INSTRUCTION:
Give again, word for word, the lines below that run from the line with "Oregon received the" through the line with "person. The sensory". Drop the pictures.

Collected data:
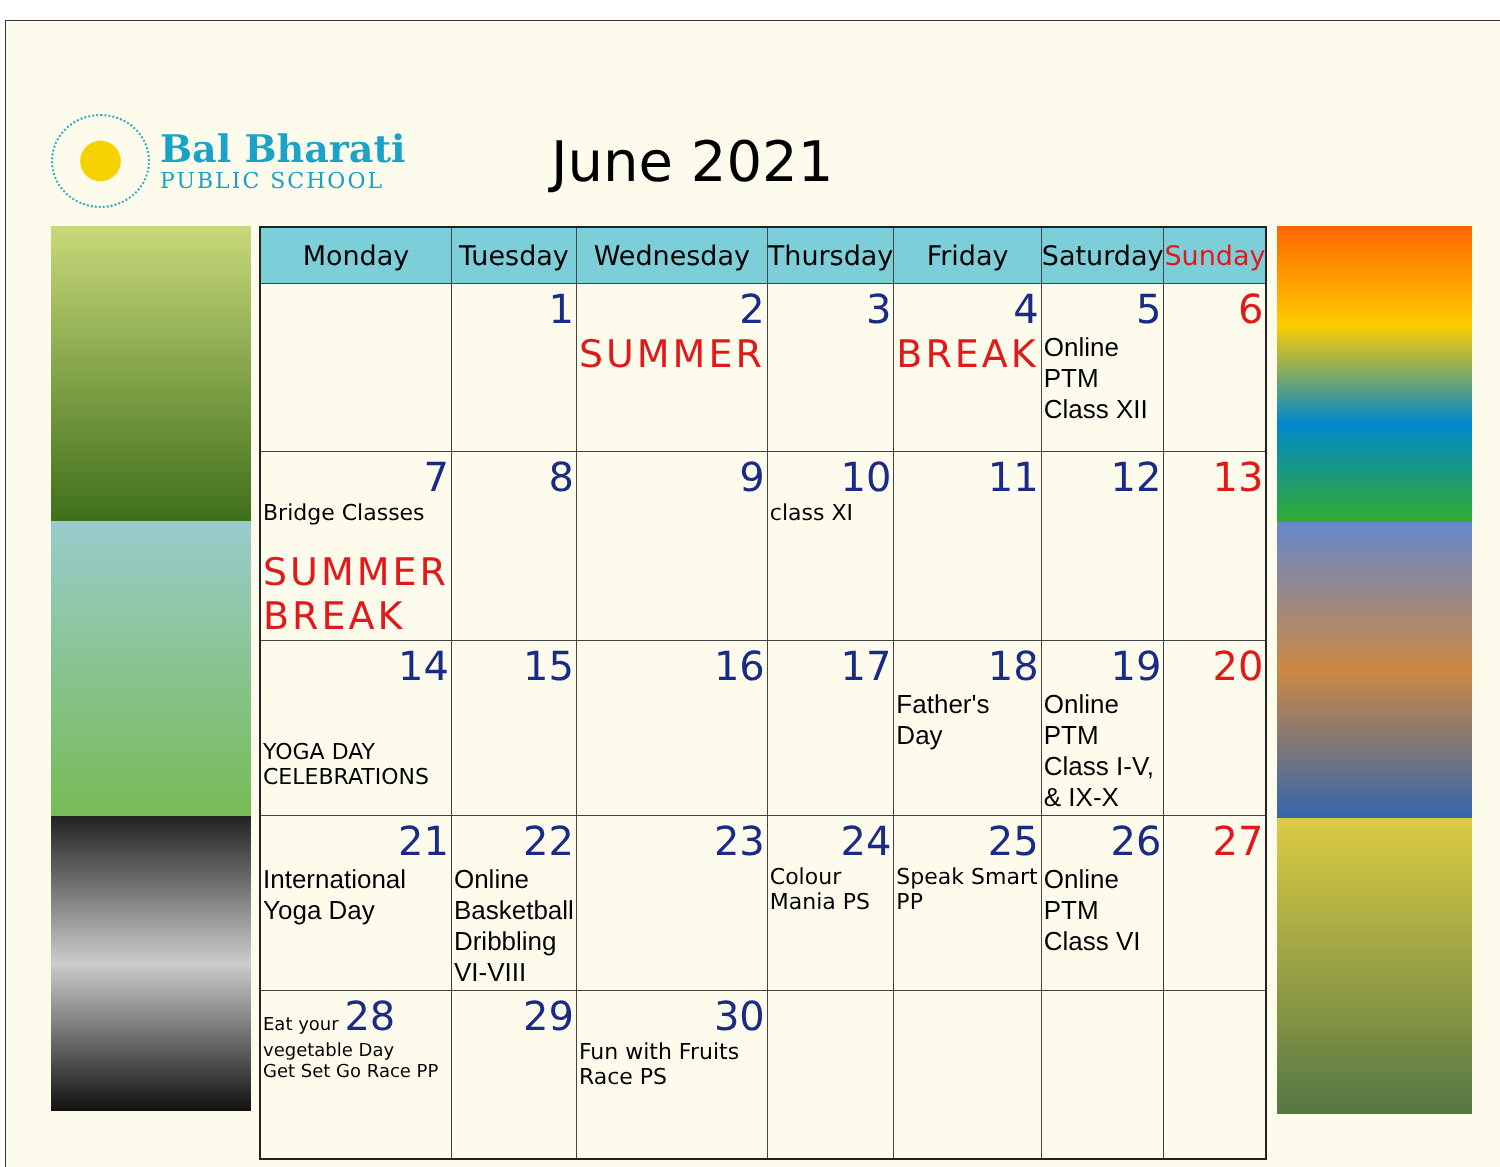Bal Bharati
PUBLIC SCHOOL
June 2021
| Monday | Tuesday | Wednesday | Thursday | Friday | Saturday | Sunday |
| --- | --- | --- | --- | --- | --- | --- |
| | 1 | 2 SUMMER | 3 | 4 BREAK | 5 Online PTM Class XII | 6 |
| 7 Bridge Classes SUMMER BREAK | 8 | 9 | 10 class XI | 11 | 12 | 13 |
| 14 YOGA DAY CELEBRATIONS | 15 | 16 | 17 | 18 Father's Day | 19 Online PTM Class I-V, & IX-X | 20 |
| 21 International Yoga Day | 22 Online Basketball Dribbling VI-VIII | 23 | 24 Colour Mania PS | 25 Speak Smart PP | 26 Online PTM Class VI | 27 |
| Eat your 28 vegetable Day Get Set Go Race PP | 29 | 30 Fun with Fruits Race PS | | | | |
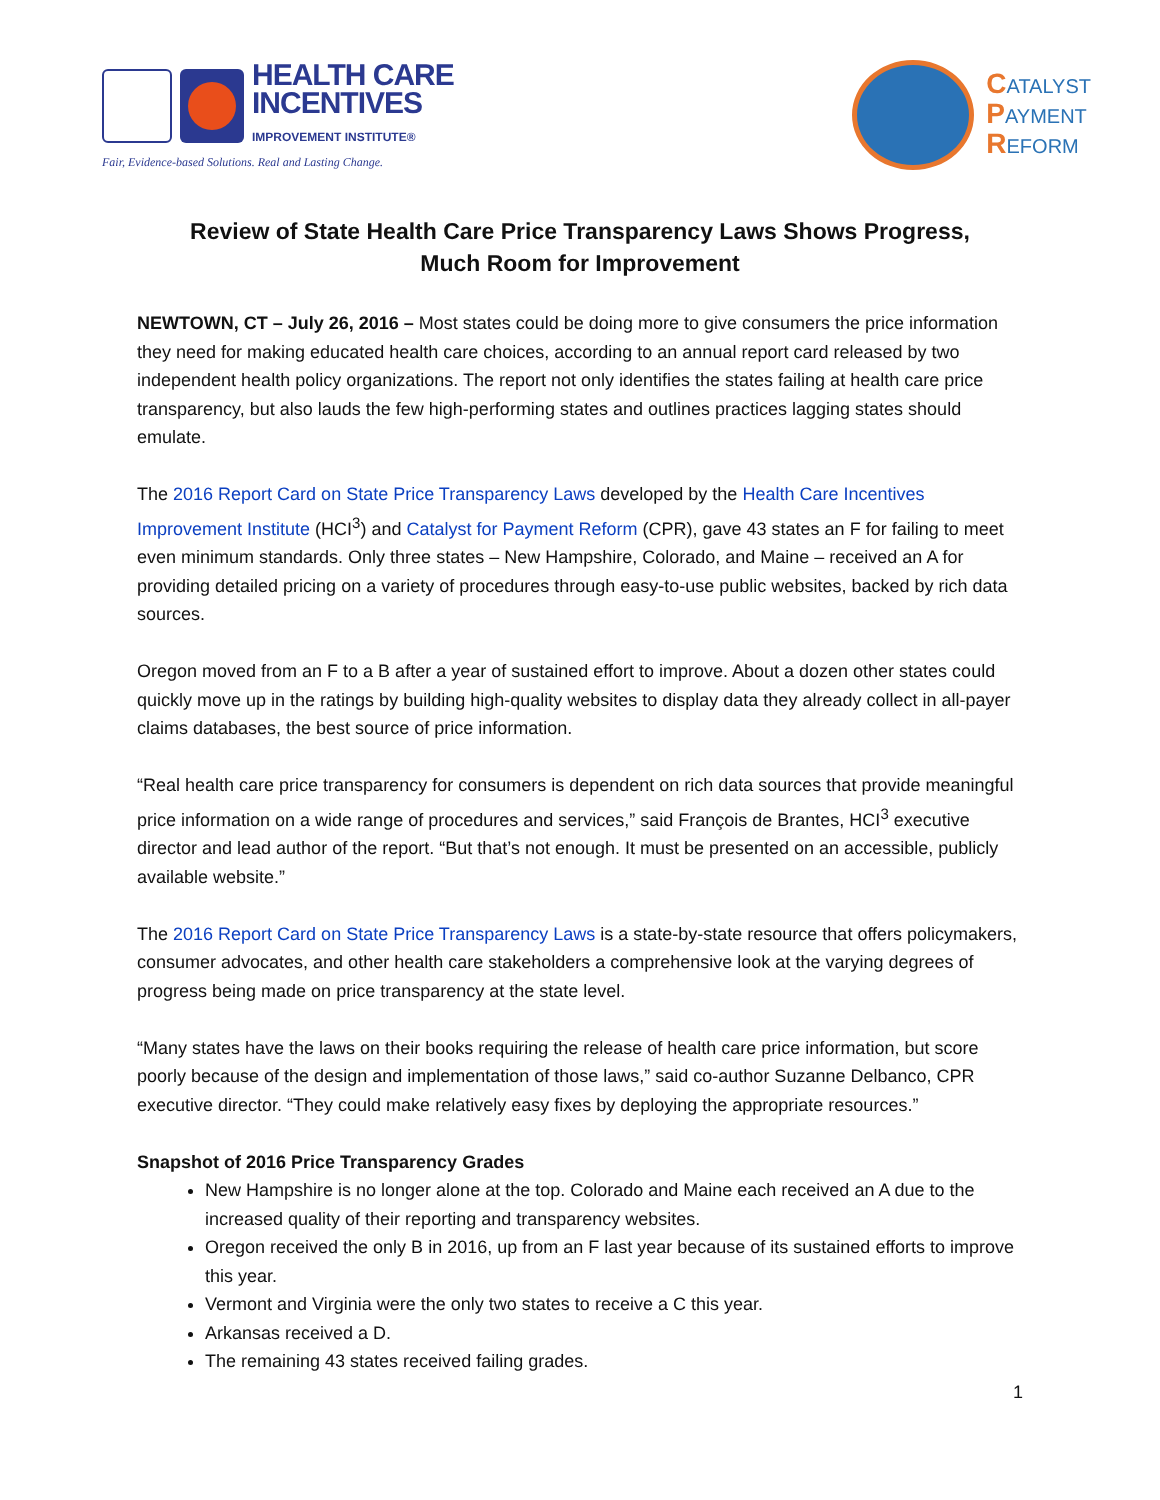HEALTH CARE
INCENTIVES
IMPROVEMENT INSTITUTE®
Fair, Evidence-based Solutions. Real and Lasting Change.
CATALYST
PAYMENT
REFORM
Review of State Health Care Price Transparency Laws Shows Progress,
Much Room for Improvement
NEWTOWN, CT – July 26, 2016 – Most states could be doing more to give consumers the price information they need for making educated health care choices, according to an annual report card released by two independent health policy organizations. The report not only identifies the states failing at health care price transparency, but also lauds the few high-performing states and outlines practices lagging states should emulate.
The 2016 Report Card on State Price Transparency Laws developed by the Health Care Incentives Improvement Institute (HCI<sup>3</sup>) and Catalyst for Payment Reform (CPR), gave 43 states an F for failing to meet even minimum standards. Only three states – New Hampshire, Colorado, and Maine – received an A for providing detailed pricing on a variety of procedures through easy-to-use public websites, backed by rich data sources.
Oregon moved from an F to a B after a year of sustained effort to improve. About a dozen other states could quickly move up in the ratings by building high-quality websites to display data they already collect in all-payer claims databases, the best source of price information.
“Real health care price transparency for consumers is dependent on rich data sources that provide meaningful price information on a wide range of procedures and services,” said François de Brantes, HCI<sup>3</sup> executive director and lead author of the report. “But that’s not enough. It must be presented on an accessible, publicly available website.”
The 2016 Report Card on State Price Transparency Laws is a state-by-state resource that offers policymakers, consumer advocates, and other health care stakeholders a comprehensive look at the varying degrees of progress being made on price transparency at the state level.
“Many states have the laws on their books requiring the release of health care price information, but score poorly because of the design and implementation of those laws,” said co-author Suzanne Delbanco, CPR executive director. “They could make relatively easy fixes by deploying the appropriate resources.”
Snapshot of 2016 Price Transparency Grades
New Hampshire is no longer alone at the top. Colorado and Maine each received an A due to the increased quality of their reporting and transparency websites.
Oregon received the only B in 2016, up from an F last year because of its sustained efforts to improve this year.
Vermont and Virginia were the only two states to receive a C this year.
Arkansas received a D.
The remaining 43 states received failing grades.
1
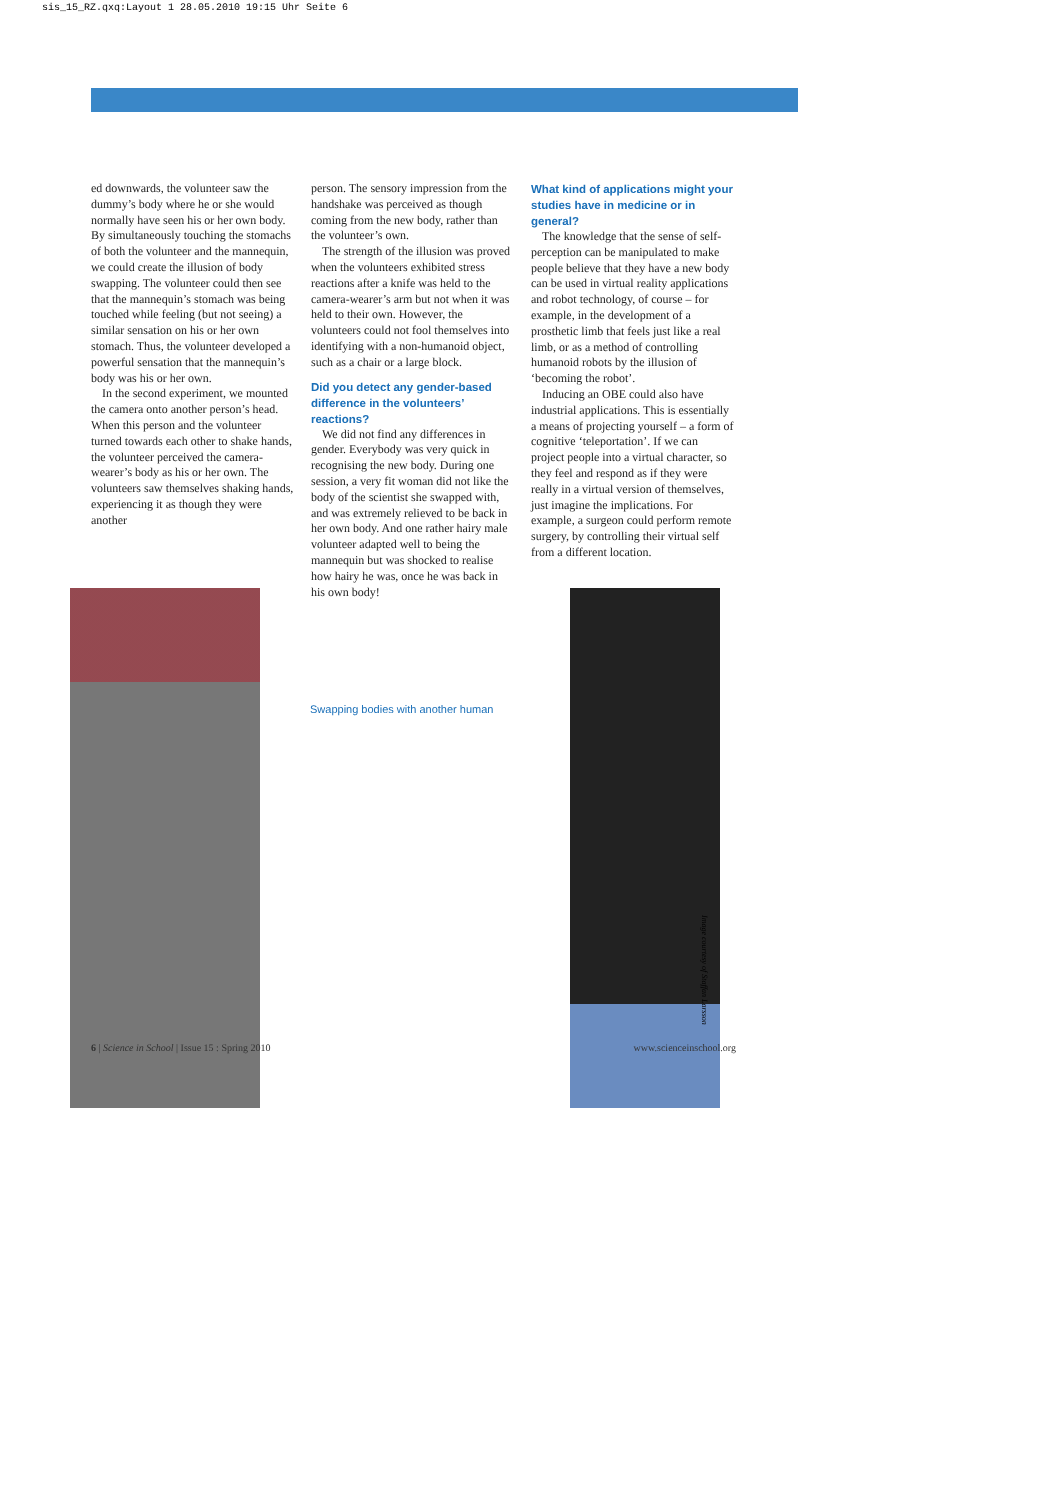sis_15_RZ.qxq:Layout 1 28.05.2010 19:15 Uhr Seite 6
ed downwards, the volunteer saw the dummy’s body where he or she would normally have seen his or her own body. By simultaneously touching the stomachs of both the volunteer and the mannequin, we could create the illusion of body swapping. The volunteer could then see that the mannequin’s stomach was being touched while feeling (but not seeing) a similar sensation on his or her own stomach. Thus, the volunteer developed a powerful sensation that the mannequin’s body was his or her own.
In the second experiment, we mounted the camera onto another person’s head. When this person and the volunteer turned towards each other to shake hands, the volunteer perceived the camera-wearer’s body as his or her own. The volunteers saw themselves shaking hands, experiencing it as though they were another
person. The sensory impression from the handshake was perceived as though coming from the new body, rather than the volunteer’s own.
The strength of the illusion was proved when the volunteers exhibited stress reactions after a knife was held to the camera-wearer’s arm but not when it was held to their own. However, the volunteers could not fool themselves into identifying with a non-humanoid object, such as a chair or a large block.
Did you detect any gender-based difference in the volunteers’ reactions?
We did not find any differences in gender. Everybody was very quick in recognising the new body. During one session, a very fit woman did not like the body of the scientist she swapped with, and was extremely relieved to be back in her own body. And one rather hairy male volunteer adapted well to being the mannequin but was shocked to realise how hairy he was, once he was back in his own body!
What kind of applications might your studies have in medicine or in general?
The knowledge that the sense of self-perception can be manipulated to make people believe that they have a new body can be used in virtual reality applications and robot technology, of course – for example, in the development of a prosthetic limb that feels just like a real limb, or as a method of controlling humanoid robots by the illusion of ‘becoming the robot’.
Inducing an OBE could also have industrial applications. This is essentially a means of projecting yourself – a form of cognitive ‘teleportation’. If we can project people into a virtual character, so they feel and respond as if they were really in a virtual version of themselves, just imagine the implications. For example, a surgeon could perform remote surgery, by controlling their virtual self from a different location.
Swapping bodies with another human
Image courtesy of Staffan Larsson
6 | Science in School | Issue 15 : Spring 2010 www.scienceinschool.org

ANSWER TO THE PROBLEM:
Oregon received the only B in 2016, up from an F last year because of its sustained efforts to improve this year.
Vermont and Virginia were the only two states to receive a C this year.
Arkansas received a D.
The remaining 43 states received failing grades.
1
sis_15_RZ.qxq:Layout 1 28.05.2010 19:15 Uhr Seite 6
ed downwards, the volunteer saw the dummy’s body where he or she would normally have seen his or her own body. By simultaneously touching the stomachs of both the volunteer and the mannequin, we could create the illusion of body swapping. The volunteer could then see that the mannequin’s stomach was being touched while feeling (but not seeing) a similar sensation on his or her own stomach. Thus, the volunteer developed a powerful sensation that the mannequin’s body was his or her own.
In the second experiment, we mounted the camera onto another person’s head. When this person and the volunteer turned towards each other to shake hands, the volunteer perceived the camera-wearer’s body as his or her own. The volunteers saw themselves shaking hands, experiencing it as though they were another
person. The sensory impression from the handshake was perceived as though coming from the new body, rather than the volunteer’s own.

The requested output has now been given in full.